Los Angeles :Action video games – games that feature quickly moving targets and require the user to make rapid, accurate decisions – can improve attention skills, brain processing, and cognitive functions, a new study has found.
Researchers found that it is the specific content, dynamics, and mechanics of individual games that determine their effects on the brain and that action video games might have particularly positive benefits.
Action video games feature quickly moving targets that come in and out of view, include large amounts of clutter, and require the user to make rapid, accurate decisions.
Researchers found that action video games have particularly positive cognitive impacts, even when compared to “brain games,” which are created specifically to improve cognitive function.

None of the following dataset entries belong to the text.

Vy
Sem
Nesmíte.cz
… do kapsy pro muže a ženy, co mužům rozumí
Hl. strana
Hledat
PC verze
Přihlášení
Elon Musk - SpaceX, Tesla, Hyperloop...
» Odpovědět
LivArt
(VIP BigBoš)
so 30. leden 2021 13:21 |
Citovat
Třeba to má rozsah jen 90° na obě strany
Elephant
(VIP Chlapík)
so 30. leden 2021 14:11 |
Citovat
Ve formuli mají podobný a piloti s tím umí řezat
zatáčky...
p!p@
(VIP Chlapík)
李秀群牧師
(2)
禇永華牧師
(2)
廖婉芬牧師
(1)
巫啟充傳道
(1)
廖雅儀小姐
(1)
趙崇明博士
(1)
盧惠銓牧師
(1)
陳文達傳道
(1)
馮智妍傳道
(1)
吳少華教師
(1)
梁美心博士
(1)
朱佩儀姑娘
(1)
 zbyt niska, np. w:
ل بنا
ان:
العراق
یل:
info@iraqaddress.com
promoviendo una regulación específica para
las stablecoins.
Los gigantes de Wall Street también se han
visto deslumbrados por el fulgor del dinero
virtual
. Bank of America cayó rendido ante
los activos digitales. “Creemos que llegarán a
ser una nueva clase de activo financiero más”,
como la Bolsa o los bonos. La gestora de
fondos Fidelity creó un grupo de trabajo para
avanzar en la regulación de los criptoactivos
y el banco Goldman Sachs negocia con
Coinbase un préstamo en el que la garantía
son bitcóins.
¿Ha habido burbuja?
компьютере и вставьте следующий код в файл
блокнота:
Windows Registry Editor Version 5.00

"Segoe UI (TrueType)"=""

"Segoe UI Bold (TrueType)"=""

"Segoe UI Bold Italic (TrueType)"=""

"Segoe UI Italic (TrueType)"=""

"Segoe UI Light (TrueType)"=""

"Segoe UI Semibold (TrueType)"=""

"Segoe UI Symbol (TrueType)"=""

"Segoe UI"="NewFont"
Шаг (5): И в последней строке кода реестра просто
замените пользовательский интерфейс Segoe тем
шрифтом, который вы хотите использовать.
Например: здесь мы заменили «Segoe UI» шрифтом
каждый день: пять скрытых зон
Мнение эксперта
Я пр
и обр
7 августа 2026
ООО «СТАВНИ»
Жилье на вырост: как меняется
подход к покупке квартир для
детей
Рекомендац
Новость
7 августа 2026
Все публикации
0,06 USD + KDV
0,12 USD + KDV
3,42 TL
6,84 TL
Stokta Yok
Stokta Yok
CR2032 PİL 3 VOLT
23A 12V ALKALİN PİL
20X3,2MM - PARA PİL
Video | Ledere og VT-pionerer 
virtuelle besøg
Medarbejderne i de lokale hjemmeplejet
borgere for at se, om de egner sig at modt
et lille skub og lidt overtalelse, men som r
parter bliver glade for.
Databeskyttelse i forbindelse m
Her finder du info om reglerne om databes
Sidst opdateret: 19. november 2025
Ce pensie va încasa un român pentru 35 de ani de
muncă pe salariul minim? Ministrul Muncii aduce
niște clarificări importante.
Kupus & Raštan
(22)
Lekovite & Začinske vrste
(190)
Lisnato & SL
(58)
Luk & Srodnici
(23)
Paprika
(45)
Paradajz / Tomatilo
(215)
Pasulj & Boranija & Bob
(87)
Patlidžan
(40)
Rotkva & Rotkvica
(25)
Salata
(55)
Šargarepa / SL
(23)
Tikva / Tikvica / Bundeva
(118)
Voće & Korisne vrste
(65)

“Action video games have been linked to improving attention skills, brain processing, and cognitive functions including low-level vision through high-level cognitive abilities,” researchers said.
“Many other types of games do not produce an equivalent impact on perception and cognition.
“Brain games typically embody few of the qualities of the commercial video games linked with cognitive improvement,” they said.
Researchers Dr Shawn Green, assistant professor at University of Wisconsin-Madison, and Dr Aaron Seitz, of University of California Riverside noted that while action games in particular have not been linked to problems with sustaining attention, research has shown that total amount of video game play predicts poorer attention in the classroom.
Furthermore, video games are known to impact not only cognitive function, but many other aspects of behaviour – including social functions – and this impact can be either positive or negative depending on the content of the games.
“Modern video games have evolved into sophisticated experiences that instantiate many principles known by psychologists, neuroscientists, and educators to be fundamental to altering behaviour, producing learning, and promoting brain plasticity,” researchers said.
“Video games, by their very nature, involve predominately active forms of learning (ie, making responses and receiving immediate informative feedback), which is typically more effective than passive learning,” they said.
The study was published in the journal Policy Insights from the Behavioral and Brain Sciences.